Government regulators tend to get captured by the industries they regulate. Congress gave citizens enforcement powers to act as a check on that tendency. Under the Bush administration, the job of watch-dogging the agencies has become even more overwhelming, and public interest groups like CBD are struggling to fulfill their missions. SLAPPs are a crude but effective tactic to drain these citizen groups of their time and resources.
But the anti-regulators want more sure-fire weapons with which to beat back the hapless environmentalists. The case against CBD would never have gone to trial in California or any of the other states that have laws in place to guard against SLAPPs.
From an anti-regulator's point of view, it would be most effective to nip the citizen enforcers in the bud by denying them access to the courts in the first place.
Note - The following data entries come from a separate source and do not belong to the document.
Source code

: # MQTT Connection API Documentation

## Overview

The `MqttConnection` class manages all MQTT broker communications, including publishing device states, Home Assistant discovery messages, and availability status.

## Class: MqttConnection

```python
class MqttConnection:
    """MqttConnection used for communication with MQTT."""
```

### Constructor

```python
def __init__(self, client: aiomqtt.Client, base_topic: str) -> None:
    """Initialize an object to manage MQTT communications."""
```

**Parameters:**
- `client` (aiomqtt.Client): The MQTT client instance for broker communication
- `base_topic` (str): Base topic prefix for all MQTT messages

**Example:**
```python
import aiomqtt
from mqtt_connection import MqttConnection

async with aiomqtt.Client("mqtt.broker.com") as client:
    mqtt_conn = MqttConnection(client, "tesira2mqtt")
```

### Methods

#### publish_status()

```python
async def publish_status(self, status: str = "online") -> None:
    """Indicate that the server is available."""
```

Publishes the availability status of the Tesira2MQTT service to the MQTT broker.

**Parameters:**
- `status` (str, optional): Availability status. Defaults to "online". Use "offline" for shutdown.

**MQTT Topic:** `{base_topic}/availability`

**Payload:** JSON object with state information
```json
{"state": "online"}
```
Citizens who sue under environmental laws are required to show that they are harmed in some way by the government's decision - this is called "standing" and it can be as simple as a declaration that a plaintiff resides near a proposed waste site or that his business or quality of life depends on the continued existence of wildlife.
In recent years, anti-regulators have been successful in raising the bar for proving standing and thus keeping citizens out of court altogether. Standing is one issue where a clear record exists of John Roberts' judicial philosophy.
In one of his early memos, Roberts said: "it will be our policy to raise standing and other justiciability challenges to the fullest extent possible." The aforementioned letter from environmental groups to the Senate Judiciary Committee points out that Roberts' statement was sweeping and unqualified and "it was not limited to cases in which the Justice Department believed there was no standing or even to cases where there was a serious question." Roberts would simply deny citizen access to the courts whenever possible.
Later, Roberts made the comment that Congress may not ask the Courts to exercise "oversight responsibility at the behest of any John Q. Public who happens to be interested in the issue."
For Roberts, the issue of standing is one of infringement on the power of the executive branch of government. In a law review article, he said, "Separation of powers is a zero-sum game. If one branch unconstitutionally aggrandizes itself, it is at the expense of one of the other branches."
Justice Scalia expanded on this argument in a dissenting opinion in Friends of the Earth v. Laidlaw (2000) when he said that turning over to private citizens the function of enforcing the law places the Chief Executive of the United States "on a par with John Q. Public who can intervene - whether the government likes it or not ..."
If John Roberts is confirmed as Chief Justice of the Supreme Court, it is clear that he will do his utmost to stop the hapless environmentalist, a.k.a, John Q. Public, from stealing power from the executive branch of government.
And so the hapless citizen, under the expectation that the constitution would provide him with a government "by the people and for the people," will only be able to stand by and watch as commerce runs roughshod over the land and the Supreme Court takes away another chunk of his democracy.